On the first leg of the bike, I passed quite a few people who had run faster than me. I picked off a couple more on the second leg. On the third leg, I didn't even see anybody going my direction- I didn't pass anybody, and nobody passed me. Just past the turn to start the last leg, I was passed for the first time. I think I passed him again later, as well as a few other people I passed on the fourth leg.
On Friday, I received a new speed tech item I had ordered: A cover for my rear wheel to make it like a disc wheel. I decided not to put it on for this race, largely because I thought it could be windy, but also because I don't like to use anything for the first time in a race. I like to give myself a few miles with something like that to get more familiar with it, and see if anything needs to be adjusted. One exception to that rule I did make was for an aero helmet I picked up on sale recently. I wore it on a quick spin around the block to make sure it wasn't too restrictive or anything, but that was all. It wound up working out pretty well. I have no idea if it actually saved me any time on the bike, but it didn't interfere with my head movement, it didn't take any longer to put on, plus it looks pretty cool with my aerodynamic bike and wheels.

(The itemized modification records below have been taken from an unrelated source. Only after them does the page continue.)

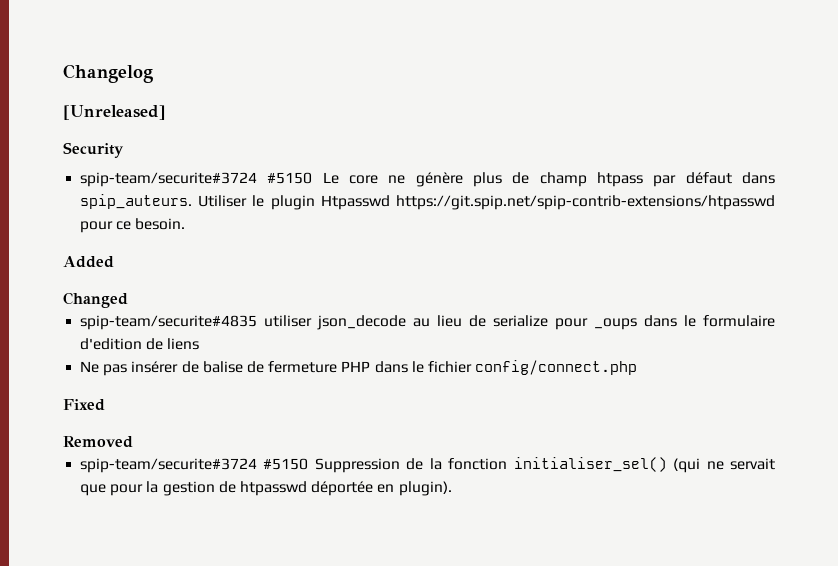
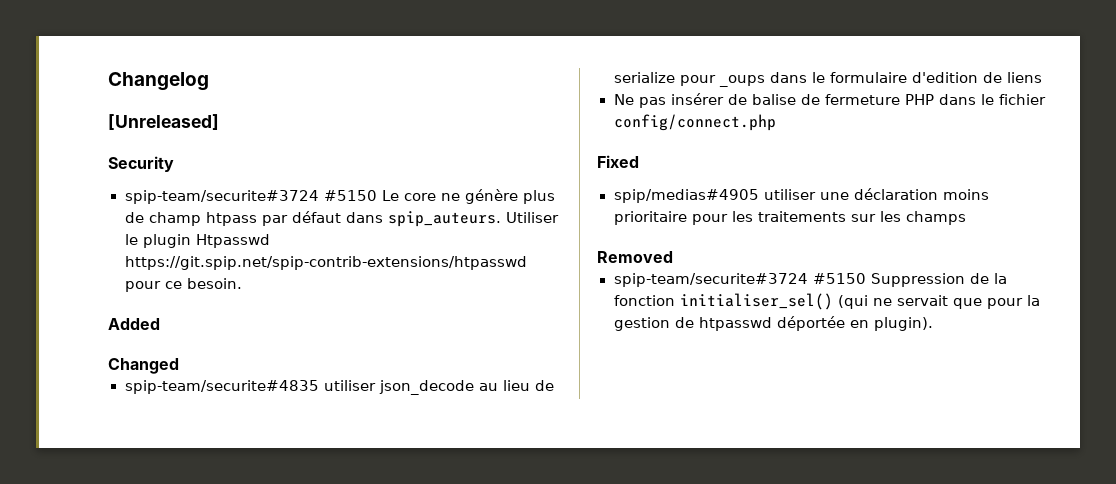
(105, 405) none -> [613,188,989,203] [613,211,966,225] // spip/medias#4905 utiliser une déclaration moins prioritaire pour les traitements sur les champs

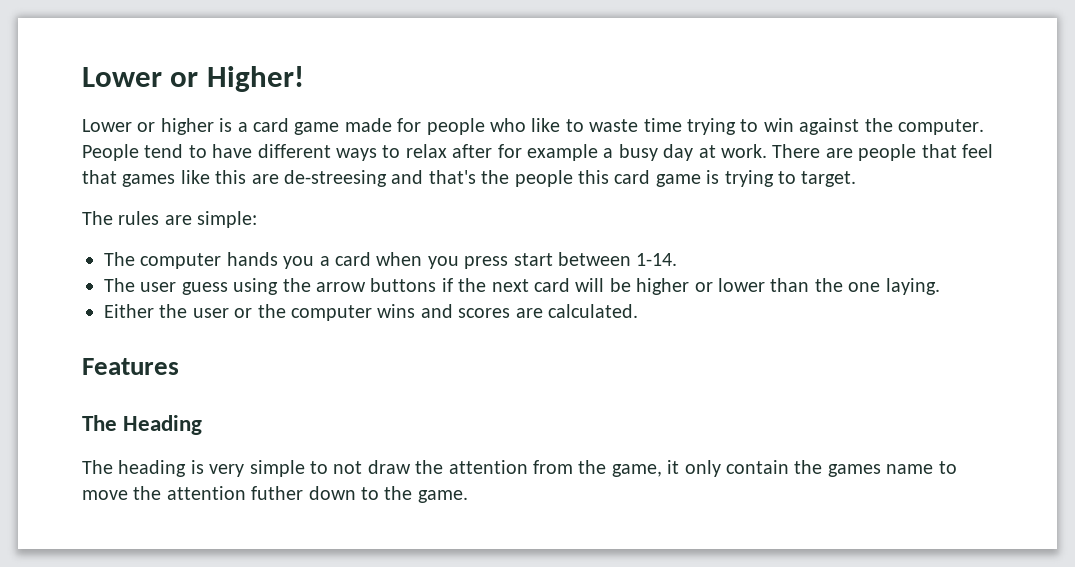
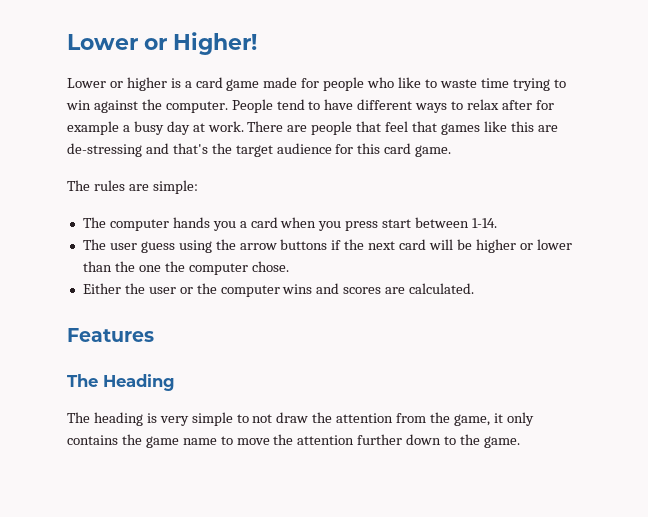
[284,170,387,187] de-streesing -> [67,143,142,157] de-stressing
[514,170,857,187] people this card game is trying to target. -> [235,143,452,157] target audience for this card game.
[885,278,940,295] laying. -> [164,261,289,275] the computer chose.
[725,460,881,477] contain the games -> [67,434,179,448] contains the game
[251,486,304,500] futher -> [357,434,403,445] further

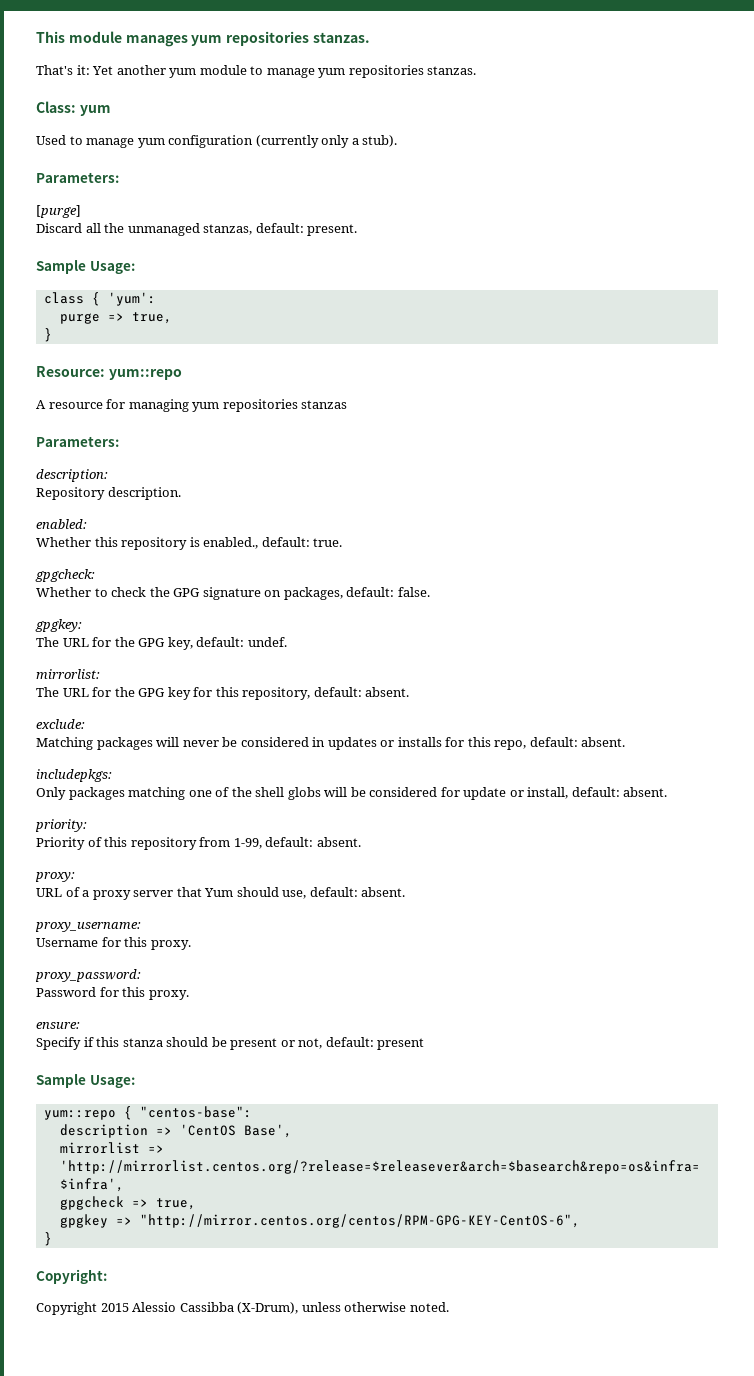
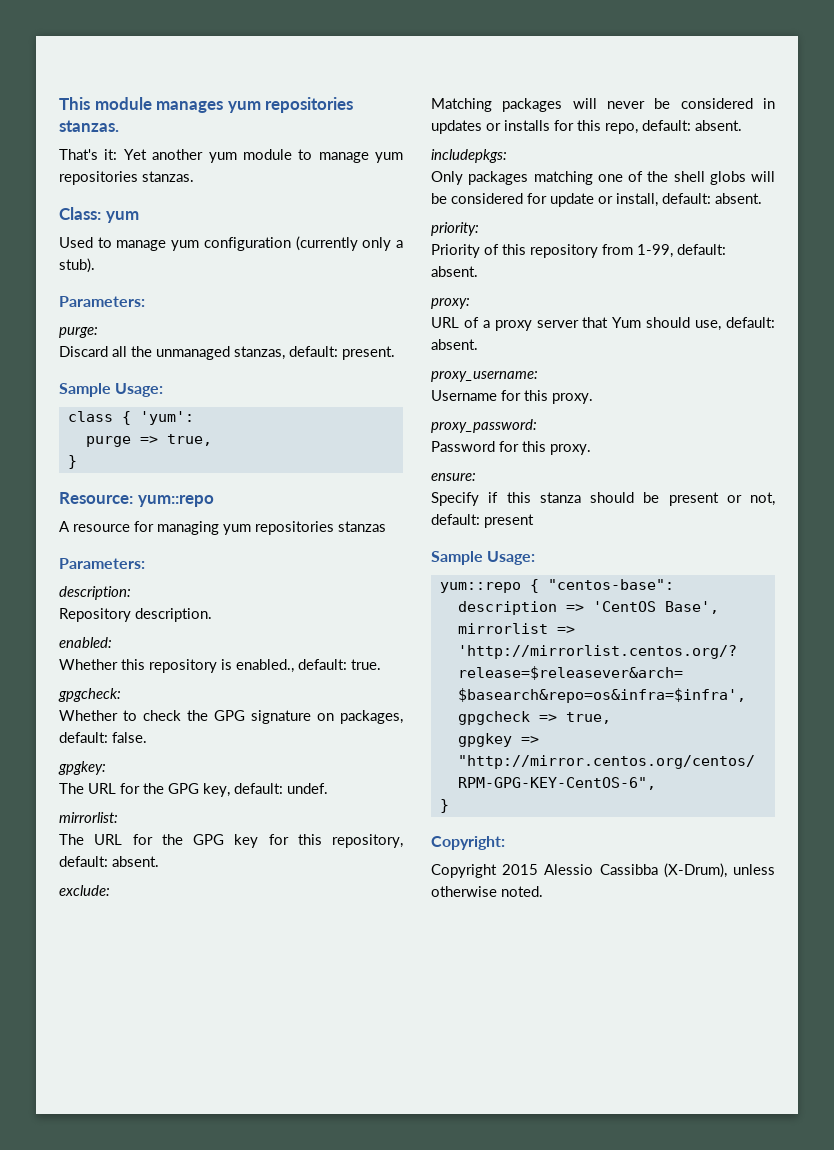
[36,205,81,218] [purge] -> [59,327,98,338] purge:

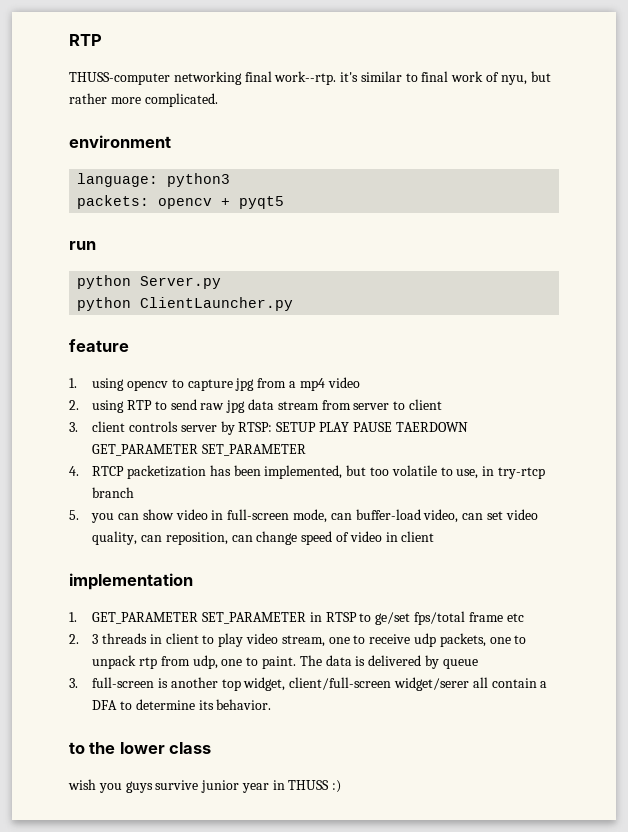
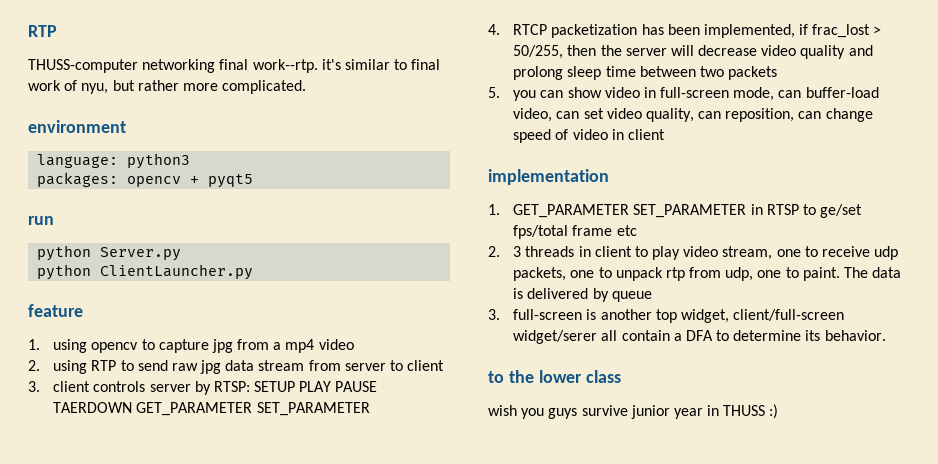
[77,195,150,209] packets: -> [37,172,119,187] packages:
[346,465,545,479] [92,487,135,498] but too volatile to use, in try-rtcp branch -> [799,24,882,38] [513,45,873,59] [513,66,778,80] if frac_lost > 50/255, then the server will decrease video quality and prolong sleep time between two packets

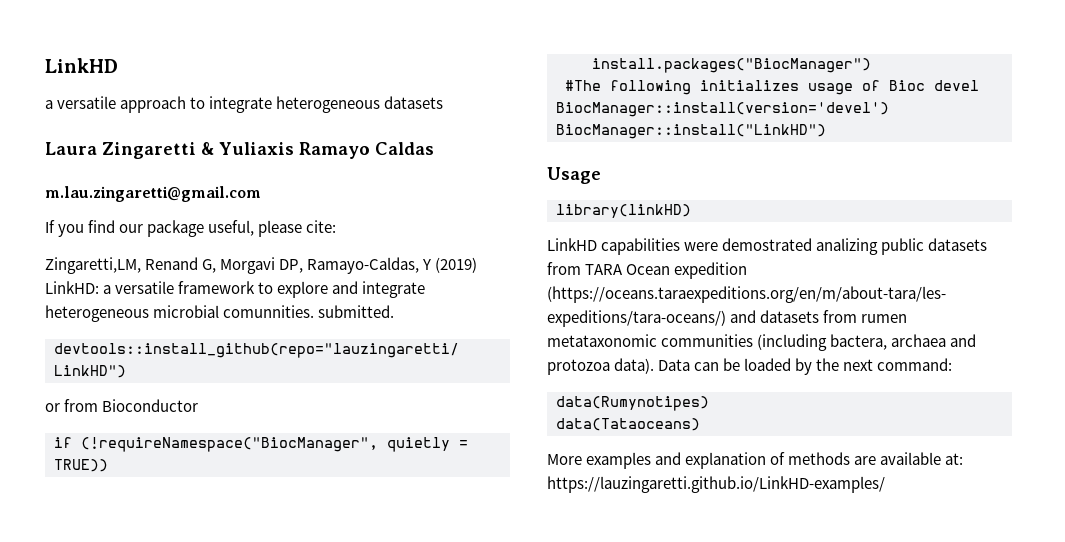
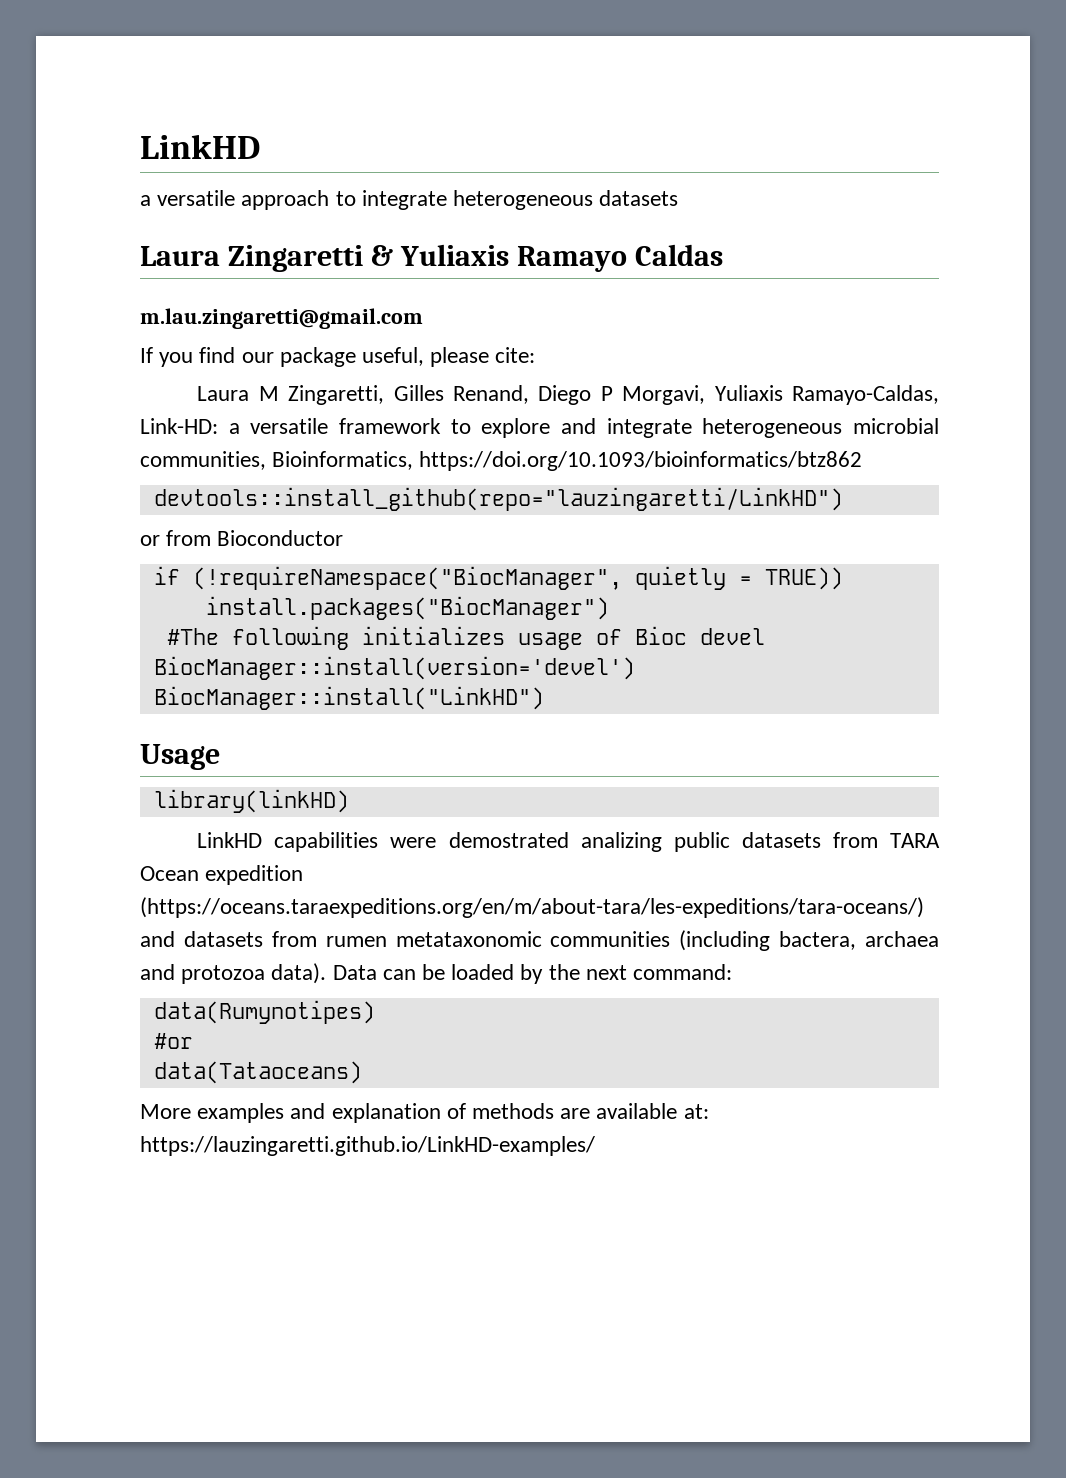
[45,257,478,274] [45,281,99,294] Zingaretti,LM, Renand G, Morgavi DP, Ramayo-Caldas, Y (2019) LinkHD: -> [197,385,939,405] [140,418,218,434] Laura M Zingaretti, Gilles Renand, Diego P Morgavi, Yuliaxis Ramayo-Caldas, Link-HD:
[223,305,395,318] comunnities. submitted. -> [140,451,863,471] communities, Bioinformatics, https://doi.org/10.1093/bioinformatics/btz862
(709, 403) none -> [153,1033,193,1049] // #or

After the race, I felt great. I pigged out on cookies, sandwich, drinks, whatever they had. When I saw the results posted and that I was listed in third in my age group I was about ecstatic. Transition wasn't open yet, but my bag was close enough to the barrier that I could get my phone out and brag to Facebook and Twitter. I stuck around for awards, of course. I wasn't going to miss my first podium ceremony. Unfortunately, they had a shipping problem and didn't have enough medals on hand for me to be able to take one home with me, but at least I got to wear it for a picture. I can't wait for the real thing to come in the mail. After awards, I gathered my stuff and walked back to the hotel, where I had a great shower. I had kind of hoped to have time for a nap before leaving, but just didn't. I packed up, checked out, and then decided I should get some more seafood before leaving the Gulf. I had some tasty fried shrimp on the water, then drove home. I picked up a delicious milkshake just before I got home, around 3:30. I took a much-needed nap a little later, and now, it's time for bed.